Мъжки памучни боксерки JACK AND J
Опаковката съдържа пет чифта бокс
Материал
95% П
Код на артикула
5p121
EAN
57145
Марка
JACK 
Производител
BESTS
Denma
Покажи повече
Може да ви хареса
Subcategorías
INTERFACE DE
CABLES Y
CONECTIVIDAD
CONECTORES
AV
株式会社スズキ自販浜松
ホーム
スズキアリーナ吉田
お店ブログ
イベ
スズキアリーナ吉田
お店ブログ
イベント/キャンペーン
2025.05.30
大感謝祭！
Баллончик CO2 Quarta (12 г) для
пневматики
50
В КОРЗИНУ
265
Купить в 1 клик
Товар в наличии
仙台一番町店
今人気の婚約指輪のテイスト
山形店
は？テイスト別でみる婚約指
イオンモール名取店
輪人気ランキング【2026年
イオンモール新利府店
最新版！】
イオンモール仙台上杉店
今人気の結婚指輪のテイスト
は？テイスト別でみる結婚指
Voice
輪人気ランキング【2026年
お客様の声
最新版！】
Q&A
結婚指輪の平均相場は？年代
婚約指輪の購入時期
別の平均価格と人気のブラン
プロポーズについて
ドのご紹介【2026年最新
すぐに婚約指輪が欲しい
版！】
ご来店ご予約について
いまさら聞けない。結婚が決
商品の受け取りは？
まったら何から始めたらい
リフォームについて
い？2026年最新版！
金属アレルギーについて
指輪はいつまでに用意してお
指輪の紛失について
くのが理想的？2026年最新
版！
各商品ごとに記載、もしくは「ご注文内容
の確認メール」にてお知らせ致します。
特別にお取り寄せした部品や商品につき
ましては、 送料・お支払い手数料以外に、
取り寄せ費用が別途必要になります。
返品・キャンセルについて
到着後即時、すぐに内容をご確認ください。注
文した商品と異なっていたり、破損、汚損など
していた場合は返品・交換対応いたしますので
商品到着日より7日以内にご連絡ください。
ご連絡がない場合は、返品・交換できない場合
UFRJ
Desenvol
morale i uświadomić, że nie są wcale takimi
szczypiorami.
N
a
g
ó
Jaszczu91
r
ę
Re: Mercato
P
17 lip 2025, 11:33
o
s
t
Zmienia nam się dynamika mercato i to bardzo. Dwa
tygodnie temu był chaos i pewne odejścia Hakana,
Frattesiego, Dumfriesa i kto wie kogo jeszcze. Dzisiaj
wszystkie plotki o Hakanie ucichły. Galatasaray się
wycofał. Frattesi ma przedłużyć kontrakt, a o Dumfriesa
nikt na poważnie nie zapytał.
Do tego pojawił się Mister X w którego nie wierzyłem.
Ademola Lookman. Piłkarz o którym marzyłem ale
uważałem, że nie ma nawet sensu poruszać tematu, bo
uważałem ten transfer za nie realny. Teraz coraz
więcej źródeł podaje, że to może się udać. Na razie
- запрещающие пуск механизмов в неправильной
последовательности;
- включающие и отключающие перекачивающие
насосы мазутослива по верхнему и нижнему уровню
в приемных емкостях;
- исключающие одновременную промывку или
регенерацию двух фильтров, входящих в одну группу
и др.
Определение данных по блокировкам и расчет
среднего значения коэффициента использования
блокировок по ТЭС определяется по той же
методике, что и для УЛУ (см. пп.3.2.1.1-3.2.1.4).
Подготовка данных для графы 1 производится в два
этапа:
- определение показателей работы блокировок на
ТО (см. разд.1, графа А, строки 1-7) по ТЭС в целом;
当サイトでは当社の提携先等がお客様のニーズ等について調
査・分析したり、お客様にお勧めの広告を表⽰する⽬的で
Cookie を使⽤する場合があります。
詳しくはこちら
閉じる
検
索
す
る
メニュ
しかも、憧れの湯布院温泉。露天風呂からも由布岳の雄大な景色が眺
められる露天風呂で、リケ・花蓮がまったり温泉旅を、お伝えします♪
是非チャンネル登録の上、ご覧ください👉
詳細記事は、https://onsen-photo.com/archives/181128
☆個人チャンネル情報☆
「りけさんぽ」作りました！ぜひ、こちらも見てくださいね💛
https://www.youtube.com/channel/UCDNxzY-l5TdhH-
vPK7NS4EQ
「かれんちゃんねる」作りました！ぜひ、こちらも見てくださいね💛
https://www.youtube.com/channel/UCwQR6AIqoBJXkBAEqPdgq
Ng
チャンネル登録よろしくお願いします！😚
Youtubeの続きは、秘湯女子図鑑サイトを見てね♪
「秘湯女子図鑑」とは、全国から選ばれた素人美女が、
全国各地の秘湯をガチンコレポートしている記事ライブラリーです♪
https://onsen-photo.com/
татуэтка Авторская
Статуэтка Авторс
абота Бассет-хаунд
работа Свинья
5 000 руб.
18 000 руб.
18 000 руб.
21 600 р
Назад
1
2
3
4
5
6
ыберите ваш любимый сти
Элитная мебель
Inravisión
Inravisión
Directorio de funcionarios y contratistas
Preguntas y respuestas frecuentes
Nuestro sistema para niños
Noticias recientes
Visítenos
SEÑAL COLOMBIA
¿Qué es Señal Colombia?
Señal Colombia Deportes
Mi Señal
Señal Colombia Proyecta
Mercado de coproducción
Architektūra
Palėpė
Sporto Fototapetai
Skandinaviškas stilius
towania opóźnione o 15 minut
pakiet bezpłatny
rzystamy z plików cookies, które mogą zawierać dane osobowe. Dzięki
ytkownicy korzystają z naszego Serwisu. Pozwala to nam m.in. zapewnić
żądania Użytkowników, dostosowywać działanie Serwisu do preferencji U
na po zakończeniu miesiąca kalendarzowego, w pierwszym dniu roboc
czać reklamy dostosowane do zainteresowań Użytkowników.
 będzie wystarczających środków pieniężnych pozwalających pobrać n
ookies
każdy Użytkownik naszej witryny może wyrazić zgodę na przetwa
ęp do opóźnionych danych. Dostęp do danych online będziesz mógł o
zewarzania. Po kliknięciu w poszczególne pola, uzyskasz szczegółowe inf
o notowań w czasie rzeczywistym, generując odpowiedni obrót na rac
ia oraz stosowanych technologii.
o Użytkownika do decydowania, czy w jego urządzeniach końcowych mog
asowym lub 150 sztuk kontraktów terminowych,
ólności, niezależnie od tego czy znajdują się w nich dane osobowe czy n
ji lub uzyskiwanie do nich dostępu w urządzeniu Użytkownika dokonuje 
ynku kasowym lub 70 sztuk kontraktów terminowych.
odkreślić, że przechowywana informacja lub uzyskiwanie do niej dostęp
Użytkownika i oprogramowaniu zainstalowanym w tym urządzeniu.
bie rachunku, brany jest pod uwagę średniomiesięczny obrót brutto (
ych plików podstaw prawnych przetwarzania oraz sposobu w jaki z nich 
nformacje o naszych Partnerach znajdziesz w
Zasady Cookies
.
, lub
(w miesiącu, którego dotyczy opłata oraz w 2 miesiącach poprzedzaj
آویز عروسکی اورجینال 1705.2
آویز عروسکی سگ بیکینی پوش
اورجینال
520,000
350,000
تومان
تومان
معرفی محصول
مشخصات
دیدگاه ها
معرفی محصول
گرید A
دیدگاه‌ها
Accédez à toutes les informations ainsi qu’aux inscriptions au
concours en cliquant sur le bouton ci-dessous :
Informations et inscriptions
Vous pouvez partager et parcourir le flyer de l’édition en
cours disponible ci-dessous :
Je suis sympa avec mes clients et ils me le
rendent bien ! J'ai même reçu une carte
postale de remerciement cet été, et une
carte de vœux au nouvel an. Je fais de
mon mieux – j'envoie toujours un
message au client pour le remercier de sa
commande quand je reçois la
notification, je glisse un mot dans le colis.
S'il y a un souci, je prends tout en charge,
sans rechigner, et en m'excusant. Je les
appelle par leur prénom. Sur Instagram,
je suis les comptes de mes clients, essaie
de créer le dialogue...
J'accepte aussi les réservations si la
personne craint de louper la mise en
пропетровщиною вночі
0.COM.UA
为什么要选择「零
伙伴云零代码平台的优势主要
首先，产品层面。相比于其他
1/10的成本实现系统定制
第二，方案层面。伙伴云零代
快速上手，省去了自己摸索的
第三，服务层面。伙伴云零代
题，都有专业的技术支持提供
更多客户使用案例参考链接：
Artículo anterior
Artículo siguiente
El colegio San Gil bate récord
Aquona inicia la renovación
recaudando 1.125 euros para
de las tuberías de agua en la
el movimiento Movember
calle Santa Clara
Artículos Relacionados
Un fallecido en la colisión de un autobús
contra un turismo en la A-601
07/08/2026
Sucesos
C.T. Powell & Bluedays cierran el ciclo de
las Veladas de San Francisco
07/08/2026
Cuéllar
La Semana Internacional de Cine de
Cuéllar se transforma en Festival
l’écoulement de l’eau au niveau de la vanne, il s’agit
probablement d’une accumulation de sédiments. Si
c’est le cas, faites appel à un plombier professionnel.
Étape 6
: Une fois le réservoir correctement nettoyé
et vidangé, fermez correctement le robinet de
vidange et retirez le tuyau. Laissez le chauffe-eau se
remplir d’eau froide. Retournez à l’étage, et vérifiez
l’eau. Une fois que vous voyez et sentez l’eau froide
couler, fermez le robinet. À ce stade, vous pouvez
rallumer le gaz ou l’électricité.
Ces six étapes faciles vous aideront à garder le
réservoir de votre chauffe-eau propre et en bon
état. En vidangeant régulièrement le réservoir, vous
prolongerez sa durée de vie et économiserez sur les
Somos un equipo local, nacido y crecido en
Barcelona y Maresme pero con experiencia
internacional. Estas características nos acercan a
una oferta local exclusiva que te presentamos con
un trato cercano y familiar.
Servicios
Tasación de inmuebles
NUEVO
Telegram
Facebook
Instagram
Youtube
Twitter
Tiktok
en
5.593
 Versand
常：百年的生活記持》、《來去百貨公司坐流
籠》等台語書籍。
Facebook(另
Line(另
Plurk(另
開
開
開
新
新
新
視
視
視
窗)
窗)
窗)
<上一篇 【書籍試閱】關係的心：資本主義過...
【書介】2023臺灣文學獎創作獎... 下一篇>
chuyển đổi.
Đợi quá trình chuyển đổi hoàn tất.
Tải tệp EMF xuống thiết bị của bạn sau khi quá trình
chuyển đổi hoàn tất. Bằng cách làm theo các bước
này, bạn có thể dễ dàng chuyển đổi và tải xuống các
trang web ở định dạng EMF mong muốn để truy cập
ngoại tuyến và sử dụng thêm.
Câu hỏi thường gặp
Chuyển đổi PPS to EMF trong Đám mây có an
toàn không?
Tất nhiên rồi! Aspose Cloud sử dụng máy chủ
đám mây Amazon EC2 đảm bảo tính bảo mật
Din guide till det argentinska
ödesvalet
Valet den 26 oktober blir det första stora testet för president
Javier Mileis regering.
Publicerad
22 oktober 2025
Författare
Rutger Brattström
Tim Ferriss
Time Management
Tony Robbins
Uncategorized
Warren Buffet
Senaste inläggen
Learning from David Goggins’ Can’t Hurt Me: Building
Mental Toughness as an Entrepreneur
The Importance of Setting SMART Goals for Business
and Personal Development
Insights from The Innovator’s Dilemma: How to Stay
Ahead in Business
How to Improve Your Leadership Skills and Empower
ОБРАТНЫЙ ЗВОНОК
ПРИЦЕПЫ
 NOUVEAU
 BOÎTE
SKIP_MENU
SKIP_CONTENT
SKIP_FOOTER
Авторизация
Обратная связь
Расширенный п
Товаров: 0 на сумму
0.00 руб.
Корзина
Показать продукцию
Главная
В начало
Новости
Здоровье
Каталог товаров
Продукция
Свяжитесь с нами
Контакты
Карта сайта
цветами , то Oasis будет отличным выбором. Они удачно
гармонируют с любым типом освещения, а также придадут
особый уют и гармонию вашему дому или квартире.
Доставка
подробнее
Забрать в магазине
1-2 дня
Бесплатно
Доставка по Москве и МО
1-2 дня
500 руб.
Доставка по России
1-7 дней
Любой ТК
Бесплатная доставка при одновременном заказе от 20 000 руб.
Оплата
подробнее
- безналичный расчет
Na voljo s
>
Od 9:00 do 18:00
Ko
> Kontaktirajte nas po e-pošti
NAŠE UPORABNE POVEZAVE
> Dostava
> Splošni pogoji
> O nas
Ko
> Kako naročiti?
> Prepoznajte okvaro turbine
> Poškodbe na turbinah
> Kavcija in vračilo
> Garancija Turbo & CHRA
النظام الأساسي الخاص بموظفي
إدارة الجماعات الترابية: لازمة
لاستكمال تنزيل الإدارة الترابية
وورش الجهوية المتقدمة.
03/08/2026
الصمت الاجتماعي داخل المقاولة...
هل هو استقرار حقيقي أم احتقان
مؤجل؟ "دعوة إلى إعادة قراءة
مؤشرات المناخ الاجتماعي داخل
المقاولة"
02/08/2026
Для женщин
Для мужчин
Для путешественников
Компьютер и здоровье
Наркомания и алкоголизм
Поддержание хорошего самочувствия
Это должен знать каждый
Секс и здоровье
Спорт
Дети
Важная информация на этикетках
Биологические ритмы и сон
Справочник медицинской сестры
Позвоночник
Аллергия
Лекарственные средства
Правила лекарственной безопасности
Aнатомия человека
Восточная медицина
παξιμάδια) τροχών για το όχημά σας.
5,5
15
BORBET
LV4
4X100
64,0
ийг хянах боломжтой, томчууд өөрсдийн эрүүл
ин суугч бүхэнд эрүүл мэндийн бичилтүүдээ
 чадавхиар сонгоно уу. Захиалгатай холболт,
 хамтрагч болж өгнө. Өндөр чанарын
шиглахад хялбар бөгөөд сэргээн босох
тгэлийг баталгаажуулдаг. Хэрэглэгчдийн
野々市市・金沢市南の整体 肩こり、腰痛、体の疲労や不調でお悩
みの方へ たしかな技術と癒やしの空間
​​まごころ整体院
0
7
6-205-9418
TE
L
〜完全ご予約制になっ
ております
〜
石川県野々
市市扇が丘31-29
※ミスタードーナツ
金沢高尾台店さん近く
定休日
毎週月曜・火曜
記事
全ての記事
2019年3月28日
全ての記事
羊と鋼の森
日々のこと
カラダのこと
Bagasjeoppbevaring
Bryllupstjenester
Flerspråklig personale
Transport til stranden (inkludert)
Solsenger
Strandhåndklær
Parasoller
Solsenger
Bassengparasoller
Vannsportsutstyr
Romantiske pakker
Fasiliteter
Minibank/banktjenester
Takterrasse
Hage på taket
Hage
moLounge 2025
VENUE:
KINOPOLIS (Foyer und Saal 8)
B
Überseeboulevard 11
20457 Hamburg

• **ÉNONCÉ DE LA TÂCHE**
Restituez à l'identique les lignes qui vont du début des entrées jusqu'à la ligne contenant « 特別にお取り寄せした部品や商品につき », cette dernière comprise.

• **PROBLÈME RÉSOLU**
Мъжки памучни боксерки JACK AND J
Опаковката съдържа пет чифта бокс
Материал
95% П
Код на артикула
5p121
EAN
57145
Марка
JACK 
Производител
BESTS
Denma
Покажи повече
Може да ви хареса
Subcategorías
INTERFACE DE
CABLES Y
CONECTIVIDAD
CONECTORES
AV
株式会社スズキ自販浜松
ホーム
スズキアリーナ吉田
お店ブログ
イベ
スズキアリーナ吉田
お店ブログ
イベント/キャンペーン
2025.05.30
大感謝祭！
Баллончик CO2 Quarta (12 г) для
пневматики
50
В КОРЗИНУ
265
Купить в 1 клик
Товар в наличии
仙台一番町店
今人気の婚約指輪のテイスト
山形店
は？テイスト別でみる婚約指
イオンモール名取店
輪人気ランキング【2026年
イオンモール新利府店
最新版！】
イオンモール仙台上杉店
今人気の結婚指輪のテイスト
は？テイスト別でみる結婚指
Voice
輪人気ランキング【2026年
お客様の声
最新版！】
Q&A
結婚指輪の平均相場は？年代
婚約指輪の購入時期
別の平均価格と人気のブラン
プロポーズについて
ドのご紹介【2026年最新
すぐに婚約指輪が欲しい
版！】
ご来店ご予約について
いまさら聞けない。結婚が決
商品の受け取りは？
まったら何から始めたらい
リフォームについて
い？2026年最新版！
金属アレルギーについて
指輪はいつまでに用意してお
指輪の紛失について
くのが理想的？2026年最新
版！
各商品ごとに記載、もしくは「ご注文内容
の確認メール」にてお知らせ致します。
特別にお取り寄せした部品や商品につき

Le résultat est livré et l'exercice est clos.